Monday 18 December 2023

Sunak's Plate Spinning Act

The government has created a post-Brexit novelty plate-spinning act, implementing policy and then having to repeatedly go back to it as it threatens to fall, and give it an extra spin. Ministers are finding out on the job just how difficult it is to govern when the central plank of your ideology is a contradiction. Brexit was supposed to enable the British government to ‘take back control’ but they're finding it hard to make anything stick so huge amounts of time are being spent dashing backwards and forwards around the table without making much progress - if any at all.

Take for example the Northern Ireland Protocol. First agreed in October 2019, by the following September NI minister Brandon Lewis was announcing the Internal Market Bill and proposing to break international law to 'correct' the NIP and placate the DUP.  When that ruse didn’t work and the plate looked like toppling the bill was dropped and replaced by the Windsor Framework in February this year which still hasn't persuaded the DUP to return to Stormont. Last week Sunak hinted he was ready to pass yet more legislation to satisfy unionists, giving the rod spinning the plate yet another quick turn to avoid a disaster.

Things are no better on the immigration front. It was supposed to cut levels of net migration but has had the opposite effect. The original criteria have been tweaked already and next year the minimum salary is to be raised to £38,700 and care workers prevented from bringing dependents with them. If that doesn’t work, look out for further tightening (or loosening, who knows) as Sunak struggles to stop that particular plate from falling.

On farming, Minette Batters, the outgoing president of the NFU, has "slammed" the government’s post-Brexit agricultural policy for doing what the old EU Common Agricultural Policy was accused of - favouring large, rich landowners who are still "benefiting disproportionately" according to her.

Ms.
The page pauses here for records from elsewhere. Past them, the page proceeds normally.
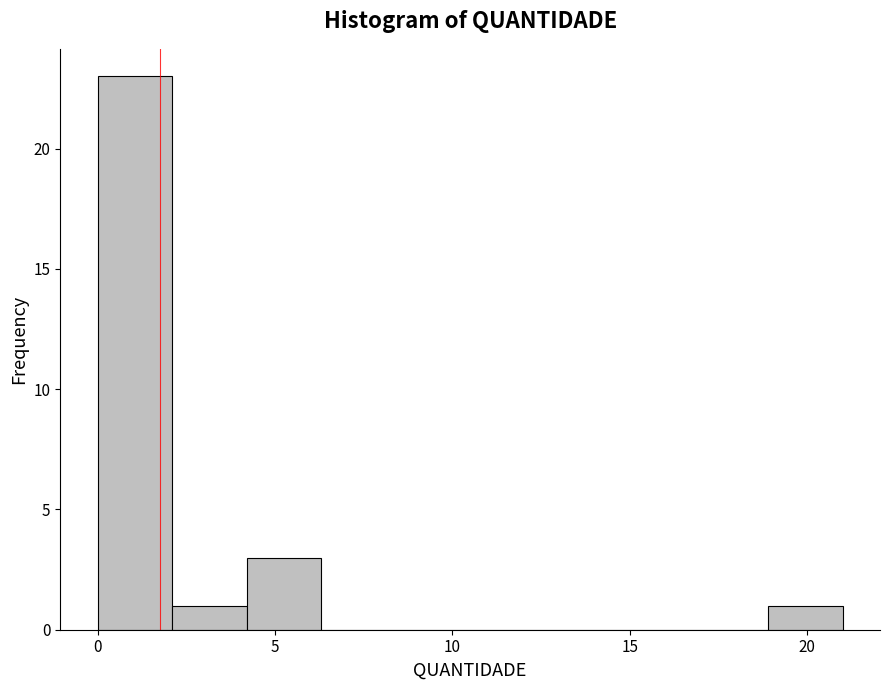

Reading left to right, transcribe this chart: for each bar, give the range it covers on the x-axis and its height. Neither the bar edges nor the heights are printed on the chart, so give them approximately, as read against the axes.

0.0 to 2.1: 23
2.1 to 4.2: 1
4.2 to 6.3: 3
6.3 to 8.4: 0
8.4 to 10.5: 0
10.5 to 12.6: 0
12.6 to 14.7: 0
14.7 to 16.8: 0
16.8 to 18.9: 0
18.9 to 21.0: 1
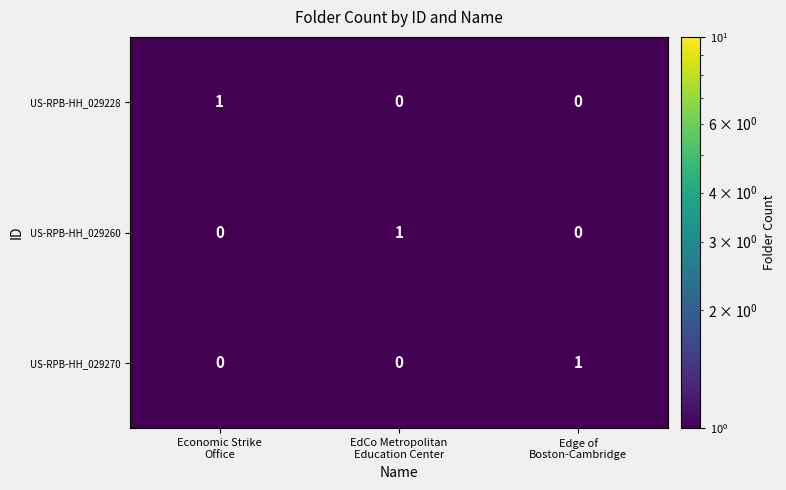

Reading left to right, what are all the values shown in this chart?

US-RPB-HH_029228: 1	0	0
US-RPB-HH_029260: 0	1	0
US-RPB-HH_029270: 0	0	1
Batters criticised the government for failing to build a fairer system: “Large landowners effectively living off the state is not going to wash going forward,” Batters claimed.  I don't doubt for a moment that the Environmental Land Management schemes (ELMs) which replaced the CAP will need to be attended to very shortly. It's another plate in danger of dropping off after accusations that it places too much emphasis on the environment at the expense of food production.
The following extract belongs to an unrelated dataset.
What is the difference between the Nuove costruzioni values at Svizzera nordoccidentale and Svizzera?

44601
One plate that has already come crashing down is the one with a neat design for Britain to adopt its very own regulatory approval mark known as UKCA, with Northern Ireland having two, UKNI and CE. That idea barely got going before that had to be delayed/forgotten and the EU’s well-known and well-respected CE mark retained. The government decided to postpone that one indefinitely. Don't expect to hear mention of it again, it's quite dead. 
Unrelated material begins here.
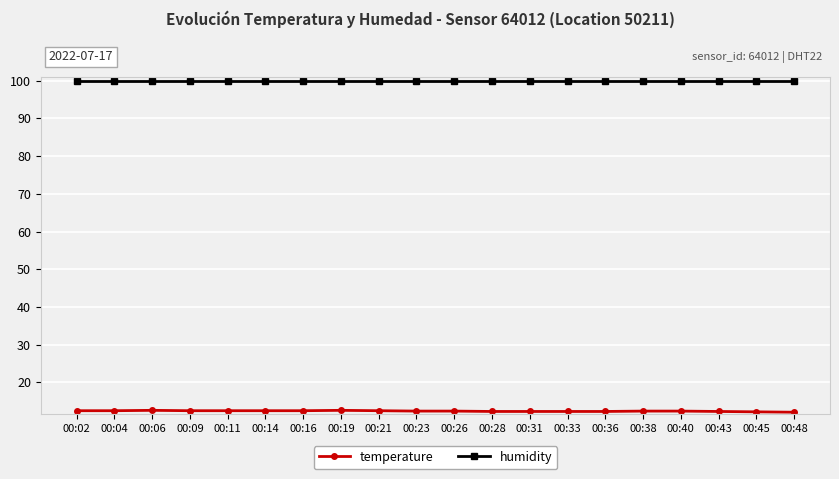

What is the spread (max minus min) of values at 00:19?

87.3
We were supposed to implement import controls on goods arriving from the EU from the beginning of 2021 but they were delayed five times because infrastructure wasn’t ready. They are due to begin at the end of January 2024 but I expect them to either be delayed or applied 'sympathetically' (ie not at all) when shortages are reported because EU suppliers simply can't be bothered to fill in all the paperwork.

Sunak promised to scrap thousands of EU laws (REUL) but has had to give that rod another twirl after pressure from industry trade bodies who are fighting desperately to keep aligned with their biggest external market. Open Europe once listed the top 100 most expensive EU laws (HERE) said to be costing the UK £33 billion a year, but not one is among those destined for the scrap heap. 

What has been ditched are a lot of irrelevant, out-of-date regulations that either don't cost Britain anything at all or so little they aren't worth bothering with. Many have been replicated as UK regulations. Badenoch is now consulting on some tiny changes to regulations that would free employers from recording hours worked, said to be worth £1 billion but don't hold your breath for that.

We've backpedaled on Horizon and we'll probably do the same eventually on Erasmus.